After watching Inside Out with my kids at the cinema, I immediately thought, ‘this is what I do for a living!’ The film has some great messages but what I really like about it, is the constant reminder that all Riley’s emotions are equally as significant as each other.
Joy seems to be the leader and reminds us that Riley’s emotions have a role to play, all except one. Disgust stops Riley from being poisoned. Fear keeps her safe from danger. Anger allows her to be a better hockey player whilst Joy herself, keeps Riley happy. However, Joy fails to see the importance of Sadness.
Throughout the film, Joy is always trying to cheer up Sadness or keep her away from Riley’s memories. On Riley’s first day of school, Joy is on a mission to keep Riley happy, giving important jobs to the other emotions. When Sadness arrives, Joy draws a circle on the floor, and tells Sadness that her job is to stay in it, keeping all the sadness inside the circle.
This can be a metaphor for the corporate world. It can sometimes feel like we’re never allowed to be anything but positive in the workplace. When we feel low and we’re bombarded with “Come on! Where’s your passion? Let’s do this!” and we’re told we HAVE to be positive, it can make us feel even worse. Most of us want to feel better, but being told we HAVE to, has the opposite effect. We need to allow people the space to feel what they feel and to let them move through it, rather than resist it. What we resist persists.
The first step is to notice how we feel. How we REALLY feel and acknowledge it, rather than feel ashamed or deny it. This can feel challenging, especially if we’re being ‘told’ how we should feel.
The Rising Vibrational Scale can help with this. It really resonated with one of my clients recently. Usually, when someone asks him how he feels, he’ll say, “I’m aiming for average” and get the usual lecture from the positivity police. But on the Rising Vibrational Scale, contentment and calm are the baseline high vibe feelings, which some would describe as average. So aiming for average is in fact a positive answer! Feeling good doesn’t necessarily mean feeling pure joy and happiness.
At the end of the film when Riley runs away back to Minnesota, it’s Sadness that really helps her. Sadness reboots Riley’s headquarters so that she realises the mistake she’s making and heads back to her parents. When Joy gives the happy memories of childhood to Sadness, Riley is finally able to grieve for the loss of her life in Minnesota. Riley explains to her parents the pressure she feels under to always be happy for them. It’s one of the most moving parts of the film when they empathise with her and allow her to feel sad. We can all connect with that.

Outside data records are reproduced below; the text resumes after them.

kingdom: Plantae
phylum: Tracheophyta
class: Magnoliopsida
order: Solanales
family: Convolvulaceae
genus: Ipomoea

Finally being able to feel sadness is a real cathartic moment for Riley. Her childhood memories in Minnesota become both happy and sad, she feels the contrast between both emotions and she’s able to move on.
What a great message for our kids. I don’t know about you but I was often told to be polite and kind and pleasant and to resist anger and sadness as a child. But we should let our kids feel these feelings. As Riley demonstrates, forcing ourselves to be positive all the time is exhausting. We should be supporting our children, and the adults in our lives, to feel all their emotions.
My Son Charlie came home devastated when he didn’t make his football team. He was very dismissive initially, expecting the usual positivity pep talk. This time I simply sat next to him, put my arm around him and said “I bet you feel really upset and disappointed. I completely understand and it’s ok for you to feel like this. I would feel exactly the same way too.” I gave him the space to feel sad. Ok, so he blew up and banished me from his room. But 20 minutes later he was downstairs for a cry and a cuddle and he felt better.
Inside Out teaches us that it’s ok to feel sad or afraid sometimes and when we accept these feelings, we can then take steps to feel better. So called ‘negative’ emotions provide us with contrast and can allow us to feel greater joy as a result. We must acknowledge how we really feel, and understand that all our emotions are as important as each other. Only then can we raise our vibe.